Chroniques Rap, Soul/R&B, Electro…

Mary J Blige « Mary » @@@@@


Ce quatrième et très grand album (son plus grand?) de la Queen of Hip Hop Soul, j’ai nommé Mary J Blige, a vu la lumière des lasers des platines CDs le même jour Murda Muzik des Mobb Deep, le 17 Aout 1999. Ce fut un grand jour donc. Pour moi, Mary est un album référence dans l’immense carrière de MJB dont le règne n’est pas terminé alors que nous sommes en 2026. La photo de profil sur la pochette révèle une cicatrice sous son œil gauche et en dit long sur le contenu de cette œuvre, viscérale.

Le charme de cet album a immédiatement opéré avec le single « All That I Can Say » écrit et produit par… Lauryn Hill. Deux déesses modernes sur une même chanson, cela ne pouvait être que magique. En parlant de charme, « Sexy » avec le rappeur Jadakiss sample amoureusement « Can’t Help It » de Michael Jackson (chanson composée par Stevie Wonder).

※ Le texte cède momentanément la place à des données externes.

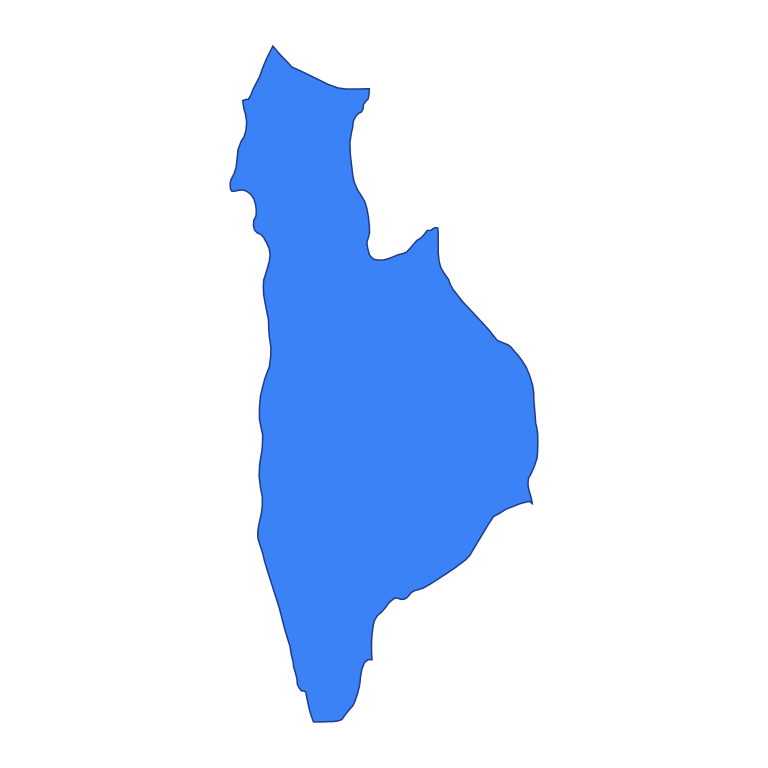 Ogoulou, Ngounié, Gabon (Equal Earth projection)
{"feature_id": "22940354B22341987955952", "entity_name": "Ogoulou", "entity_type": "district", "adm_level": 2, "iso_a3": "GAB", "parent_name": "Gabon", "parent_adm1": "Ngounié", "projection": "equal_earth", "projection_center": [11.519, -1.32], "detail": "fine", "context": "isolated", "style": "filled", "palette": "blue", "viewbox_px": 768, "rotation_deg": 0, "n_neighbors": 0, "source": "geoboundaries", "source_scale": "gbopen_adm2", "svg_char_len": 3172}
<svg xmlns="http://www.w3.org/2000/svg" viewBox="0 0 768 768"><path d="M372.0,659.7L371.6,654.4L371.5,647.2L371.6,640.5L372.0,634.6L372.6,629.6L373.4,624.6L374.7,620.1L377.2,615.8L381.7,611.9L386.0,607.0L388.0,603.8L390.8,601.1L394.5,598.2L397.7,598.1L400.5,599.3L403.8,599.3L406.4,598.1L408.8,595.7L411.5,592.4L415.0,590.5L418.6,589.6L423.5,587.9L430.1,584.2L439.4,578.2L453.5,568.9L465.8,559.7L469.8,555.3L487.9,525.1L493.5,516.5L498.8,513.8L505.7,509.3L514.2,506.0L520.0,503.7L526.4,502.0L529.6,501.5L532.2,503.5L531.6,499.9L530.5,495.2L529.3,491.7L528.2,486.6L528.0,482.7L528.5,478.2L531.0,473.9L532.3,470.9L534.1,466.9L535.4,463.2L537.0,458.3L537.6,451.8L537.8,441.1L537.7,434.5L536.9,428.2L535.7,423.2L535.3,417.5L534.4,406.3L533.8,399.0L533.7,392.5L532.6,385.2L529.6,375.5L526.2,367.2L522.0,360.6L518.4,355.7L514.5,351.4L511.5,347.7L508.4,345.0L504.5,343.4L500.7,341.9L496.9,340.1L488.7,329.7L478.3,318.4L462.6,301.6L453.0,289.4L450.3,284.5L448.6,279.5L443.9,272.9L440.7,267.3L439.0,260.7L438.2,252.6L438.2,243.8L438.2,237.0L438.1,231.4L437.7,228.0L434.9,227.7L433.0,228.7L430.9,230.4L427.3,230.4L423.8,235.0L421.0,237.9L416.9,240.4L409.7,248.8L406.4,252.2L403.1,253.5L397.7,254.9L392.5,257.1L387.6,258.9L382.9,260.1L378.5,260.1L374.2,259.4L371.5,257.4L369.5,254.8L367.8,248.8L367.0,244.0L367.1,241.1L368.4,237.7L369.5,232.9L369.4,226.4L368.4,216.9L366.7,207.7L364.6,201.3L361.2,195.5L357.5,189.8L354.3,182.3L352.8,175.6L350.4,155.2L349.9,142.8L351.2,134.0L352.7,127.2L353.2,121.6L355.5,116.6L358.6,113.4L361.6,111.8L363.2,108.5L363.4,104.6L365.9,101.2L368.2,98.8L369.0,94.4L369.3,88.7L358.9,89.0L345.8,89.0L337.7,87.9L328.1,84.4L313.7,77.3L301.4,71.3L291.7,66.9L288.6,63.3L280.6,55.2L272.9,46.1L266.8,58.1L262.9,67.4L259.6,76.6L253.2,89.0L250.8,95.1L248.3,99.4L246.2,99.4L242.7,100.5L243.0,102.8L243.9,108.7L245.4,113.9L246.7,122.2L245.9,130.6L244.0,136.9L241.2,141.2L238.0,149.8L237.4,156.1L236.2,167.2L234.2,173.3L231.1,179.4L230.2,183.3L230.4,188.7L231.8,191.2L234.8,191.2L238.6,190.3L243.1,190.0L246.3,191.1L248.4,192.5L251.4,195.0L254.0,199.3L255.7,205.1L256.3,210.6L256.0,215.8L253.8,220.5L253.4,225.3L254.5,230.0L257.3,232.9L260.9,234.5L263.5,237.3L266.5,242.6L269.2,248.7L270.1,254.8L269.3,261.4L267.2,268.9L265.1,275.7L263.7,279.9L263.3,286.0L263.7,295.3L265.1,302.8L267.2,313.8L268.5,319.7L268.7,328.1L269.2,335.5L270.9,347.7L270.7,356.5L269.3,367.0L267.2,372.1L264.7,379.2L262.4,388.0L260.5,395.9L259.4,407.8L259.4,418.7L261.0,427.1L262.7,434.9L262.4,445.3L261.9,450.5L261.8,451.1L259.6,464.6L259.1,476.5L260.6,488.1L262.3,496.9L262.3,506.1L261.5,512.5L260.0,519.5L258.7,525.6L257.8,531.5L257.9,538.0L259.6,543.9L262.7,553.2L264.4,560.6L267.5,571.0L279.2,607.6L285.0,630.2L290.1,646.7L291.2,654.2L293.1,661.8L293.7,667.4L295.3,672.4L297.0,679.1L297.3,684.2L299.1,687.9L301.4,690.9L303.9,690.9L306.0,692.4L306.5,695.9L307.6,701.5L309.0,707.8L310.5,713.6L311.9,717.8L313.5,721.9L322.9,721.9L328.7,721.6L332.7,721.6L338.7,720.8L342.0,719.4L344.5,715.8L346.8,712.7L350.1,708.8L352.9,705.7L355.3,700.4L357.8,692.8L359.7,684.7L360.6,676.0L362.0,668.7L364.5,662.5L368.0,659.7L372.0,659.7L372.0,659.7Z" fill="#3b82f6" stroke="#1e3a8a" stroke-width="1.5"/></svg>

Un 2e sample de Stevie, « Pastime Paradise » sur « Time », ça crée comme une filiation père-fille, et c’en est pas fini avec Stevie Wonder… La grandeur de Mary se mesure par ses illustres invités dont George Michael (paix à son âme) pour la reprise de « As » de Stevie, encore. Cette chanson n’existe qu’au tracklisting des versions européennes et japonaises de Mary.
Autre duo au sommet, « Don’t Waste Your Time » avec la déesse de la Soul Aretha Franklyn, concours de puissance vocale entre poumons et cordes vocales d’exception. De grands musiciens participent sur cet opus, notamment Eric Clapton (« Give Me You »), le percussionniste Paulinho Da Costa et Sir Elton John, qui rejoue la partition de « Benny & The Jet’s » sur l’immense « Deep Inside ».

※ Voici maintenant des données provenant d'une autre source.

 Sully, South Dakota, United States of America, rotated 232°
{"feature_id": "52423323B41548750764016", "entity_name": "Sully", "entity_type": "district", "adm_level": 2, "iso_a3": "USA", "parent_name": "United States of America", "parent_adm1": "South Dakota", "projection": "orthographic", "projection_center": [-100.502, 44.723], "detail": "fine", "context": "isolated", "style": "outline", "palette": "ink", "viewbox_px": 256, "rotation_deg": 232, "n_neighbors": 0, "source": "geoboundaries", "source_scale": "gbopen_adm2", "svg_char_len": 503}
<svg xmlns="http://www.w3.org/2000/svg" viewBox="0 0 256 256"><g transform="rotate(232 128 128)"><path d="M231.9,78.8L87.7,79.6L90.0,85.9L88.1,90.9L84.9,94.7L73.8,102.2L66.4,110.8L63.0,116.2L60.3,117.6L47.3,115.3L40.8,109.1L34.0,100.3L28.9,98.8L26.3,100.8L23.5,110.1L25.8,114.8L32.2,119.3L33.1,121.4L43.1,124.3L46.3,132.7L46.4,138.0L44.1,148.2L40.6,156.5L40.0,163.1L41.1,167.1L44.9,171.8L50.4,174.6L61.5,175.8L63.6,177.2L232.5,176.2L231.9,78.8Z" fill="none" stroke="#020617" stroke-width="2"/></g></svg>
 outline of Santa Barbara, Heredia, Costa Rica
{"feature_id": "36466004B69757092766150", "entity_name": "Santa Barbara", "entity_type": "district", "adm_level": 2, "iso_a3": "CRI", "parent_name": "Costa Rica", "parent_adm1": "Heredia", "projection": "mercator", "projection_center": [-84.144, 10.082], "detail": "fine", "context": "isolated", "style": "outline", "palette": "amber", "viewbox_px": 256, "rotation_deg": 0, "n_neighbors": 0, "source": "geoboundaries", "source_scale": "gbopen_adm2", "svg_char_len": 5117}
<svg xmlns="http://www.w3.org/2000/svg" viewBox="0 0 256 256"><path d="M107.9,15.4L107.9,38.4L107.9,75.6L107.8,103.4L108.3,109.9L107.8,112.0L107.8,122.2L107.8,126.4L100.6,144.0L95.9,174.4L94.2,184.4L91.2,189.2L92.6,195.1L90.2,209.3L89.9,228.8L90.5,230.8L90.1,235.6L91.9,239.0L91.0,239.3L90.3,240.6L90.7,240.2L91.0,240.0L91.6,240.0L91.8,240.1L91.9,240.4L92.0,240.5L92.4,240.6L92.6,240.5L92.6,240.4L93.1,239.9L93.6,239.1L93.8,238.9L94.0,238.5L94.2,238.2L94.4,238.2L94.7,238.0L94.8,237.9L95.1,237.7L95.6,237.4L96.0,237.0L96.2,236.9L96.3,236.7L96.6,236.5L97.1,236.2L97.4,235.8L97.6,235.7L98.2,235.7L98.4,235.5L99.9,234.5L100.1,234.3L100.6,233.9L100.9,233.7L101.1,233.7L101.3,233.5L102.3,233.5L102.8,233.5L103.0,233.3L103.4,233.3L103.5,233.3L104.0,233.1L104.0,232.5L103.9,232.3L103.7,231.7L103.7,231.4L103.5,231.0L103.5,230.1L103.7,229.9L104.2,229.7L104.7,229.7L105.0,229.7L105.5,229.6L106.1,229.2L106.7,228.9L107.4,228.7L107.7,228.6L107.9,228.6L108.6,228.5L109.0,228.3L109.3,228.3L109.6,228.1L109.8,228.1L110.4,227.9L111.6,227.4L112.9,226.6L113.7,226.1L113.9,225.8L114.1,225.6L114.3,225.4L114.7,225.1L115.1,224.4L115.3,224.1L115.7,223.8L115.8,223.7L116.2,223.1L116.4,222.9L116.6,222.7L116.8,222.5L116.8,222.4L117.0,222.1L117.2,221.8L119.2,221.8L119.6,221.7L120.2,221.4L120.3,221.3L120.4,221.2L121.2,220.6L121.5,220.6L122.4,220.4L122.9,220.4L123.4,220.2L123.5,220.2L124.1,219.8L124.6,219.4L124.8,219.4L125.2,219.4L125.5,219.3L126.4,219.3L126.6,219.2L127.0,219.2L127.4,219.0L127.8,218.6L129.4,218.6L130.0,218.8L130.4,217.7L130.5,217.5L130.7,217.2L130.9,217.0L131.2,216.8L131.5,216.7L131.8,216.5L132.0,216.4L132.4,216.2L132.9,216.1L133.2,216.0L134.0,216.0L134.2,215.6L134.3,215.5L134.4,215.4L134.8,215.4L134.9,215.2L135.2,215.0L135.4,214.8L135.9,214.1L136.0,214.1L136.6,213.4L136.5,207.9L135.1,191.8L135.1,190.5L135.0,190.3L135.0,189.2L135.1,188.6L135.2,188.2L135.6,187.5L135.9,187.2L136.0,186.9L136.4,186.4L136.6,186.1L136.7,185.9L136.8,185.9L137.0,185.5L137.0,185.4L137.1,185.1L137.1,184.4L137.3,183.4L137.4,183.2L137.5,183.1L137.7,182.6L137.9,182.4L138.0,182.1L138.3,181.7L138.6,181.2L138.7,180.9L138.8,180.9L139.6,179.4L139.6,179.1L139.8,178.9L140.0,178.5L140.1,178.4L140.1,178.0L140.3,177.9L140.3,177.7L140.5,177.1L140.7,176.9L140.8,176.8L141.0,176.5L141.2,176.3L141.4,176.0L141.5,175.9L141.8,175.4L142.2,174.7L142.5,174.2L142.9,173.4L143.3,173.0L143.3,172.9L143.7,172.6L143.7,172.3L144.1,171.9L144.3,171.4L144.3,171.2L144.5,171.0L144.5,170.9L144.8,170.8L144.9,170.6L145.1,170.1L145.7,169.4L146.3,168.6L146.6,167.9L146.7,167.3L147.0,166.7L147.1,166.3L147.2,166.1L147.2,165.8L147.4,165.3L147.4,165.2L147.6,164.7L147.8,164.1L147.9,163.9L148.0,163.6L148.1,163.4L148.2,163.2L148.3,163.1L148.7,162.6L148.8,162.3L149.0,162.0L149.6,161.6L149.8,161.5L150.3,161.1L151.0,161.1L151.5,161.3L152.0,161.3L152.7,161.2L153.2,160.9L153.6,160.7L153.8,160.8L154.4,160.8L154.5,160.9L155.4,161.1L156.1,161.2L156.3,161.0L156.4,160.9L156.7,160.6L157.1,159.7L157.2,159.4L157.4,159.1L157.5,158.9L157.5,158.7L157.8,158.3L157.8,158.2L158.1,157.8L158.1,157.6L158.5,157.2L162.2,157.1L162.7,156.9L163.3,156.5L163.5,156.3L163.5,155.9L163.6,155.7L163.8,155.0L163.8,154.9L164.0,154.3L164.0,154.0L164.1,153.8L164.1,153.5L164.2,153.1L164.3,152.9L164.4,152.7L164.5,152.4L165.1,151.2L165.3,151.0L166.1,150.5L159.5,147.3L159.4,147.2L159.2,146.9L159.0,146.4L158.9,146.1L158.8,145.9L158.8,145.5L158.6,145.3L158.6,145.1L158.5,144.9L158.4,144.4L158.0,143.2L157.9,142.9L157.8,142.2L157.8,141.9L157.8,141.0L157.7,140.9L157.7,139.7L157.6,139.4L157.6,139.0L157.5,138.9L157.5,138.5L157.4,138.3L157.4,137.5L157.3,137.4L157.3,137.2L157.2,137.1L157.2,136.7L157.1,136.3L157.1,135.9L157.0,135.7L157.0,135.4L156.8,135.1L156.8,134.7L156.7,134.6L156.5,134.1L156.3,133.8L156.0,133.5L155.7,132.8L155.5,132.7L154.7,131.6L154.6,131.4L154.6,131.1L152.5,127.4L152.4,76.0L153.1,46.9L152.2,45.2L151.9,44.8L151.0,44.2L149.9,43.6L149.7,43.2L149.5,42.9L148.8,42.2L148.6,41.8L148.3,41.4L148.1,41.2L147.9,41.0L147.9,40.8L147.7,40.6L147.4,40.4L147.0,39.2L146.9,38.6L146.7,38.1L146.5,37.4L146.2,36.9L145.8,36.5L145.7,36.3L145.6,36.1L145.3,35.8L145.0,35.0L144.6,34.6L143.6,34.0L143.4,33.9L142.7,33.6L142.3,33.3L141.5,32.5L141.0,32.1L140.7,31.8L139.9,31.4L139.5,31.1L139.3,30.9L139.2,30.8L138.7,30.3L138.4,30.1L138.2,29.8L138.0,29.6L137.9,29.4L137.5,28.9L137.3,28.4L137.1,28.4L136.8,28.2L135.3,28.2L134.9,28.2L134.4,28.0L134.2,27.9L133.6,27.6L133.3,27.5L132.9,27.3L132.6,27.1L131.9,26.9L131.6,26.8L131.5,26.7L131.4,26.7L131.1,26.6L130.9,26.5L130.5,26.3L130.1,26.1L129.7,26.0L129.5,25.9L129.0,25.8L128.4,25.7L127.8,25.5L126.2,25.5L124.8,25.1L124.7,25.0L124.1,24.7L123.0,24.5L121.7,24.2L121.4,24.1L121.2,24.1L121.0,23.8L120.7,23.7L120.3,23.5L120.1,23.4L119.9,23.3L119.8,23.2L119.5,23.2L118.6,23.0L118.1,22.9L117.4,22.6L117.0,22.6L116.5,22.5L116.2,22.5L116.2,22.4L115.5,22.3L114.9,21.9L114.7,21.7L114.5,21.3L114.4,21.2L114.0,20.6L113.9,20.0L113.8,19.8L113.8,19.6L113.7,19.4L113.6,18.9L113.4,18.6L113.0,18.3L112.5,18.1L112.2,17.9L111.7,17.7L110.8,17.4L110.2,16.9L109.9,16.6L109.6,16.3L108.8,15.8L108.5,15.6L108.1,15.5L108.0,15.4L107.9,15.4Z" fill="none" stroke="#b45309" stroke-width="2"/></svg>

Dans la liste de producteurs, des noms 🌟🌟🌟🌟🌟 : Chucky Thompson, Babyface (« As », « Don’t Waste Your Time ») et Jimmy Jam & Terry Lewis (producteurs attitrés de Janet Jackson) sur le poignant « The Love I Have Never Had ». Mais s’il y a bien un autre duo que je retiens pour son intensité dramatique, c’est celui entre Mary et son ex-compagnon, K-Ci Hailey des Jodeci (un groupe r&b mascu incontournable de la première moitié des années 90). « Not Lookin » est gros règlement de compte post-relation toxique entre la chanteuse et le chanteur, dont la passion destructrice réciproque n’était plus. Ambiance chaud-froid.

Quid des chansons solos ? Elles prennent autant aux tripes. « Memories », je pense au bouleversant « Your Child » (quelle écriture), « No Happy Holidays »… MJB aime l’amour mais la mélancolie l’aime à la folie.
Une dernière chose ? Ah oui, « I’m In Love » est une reprise de The Gap Band. Verdict ? Deux fois disque de platine. Plus de 25 ans après, Le disque repart pour un double tour dans la platine CD.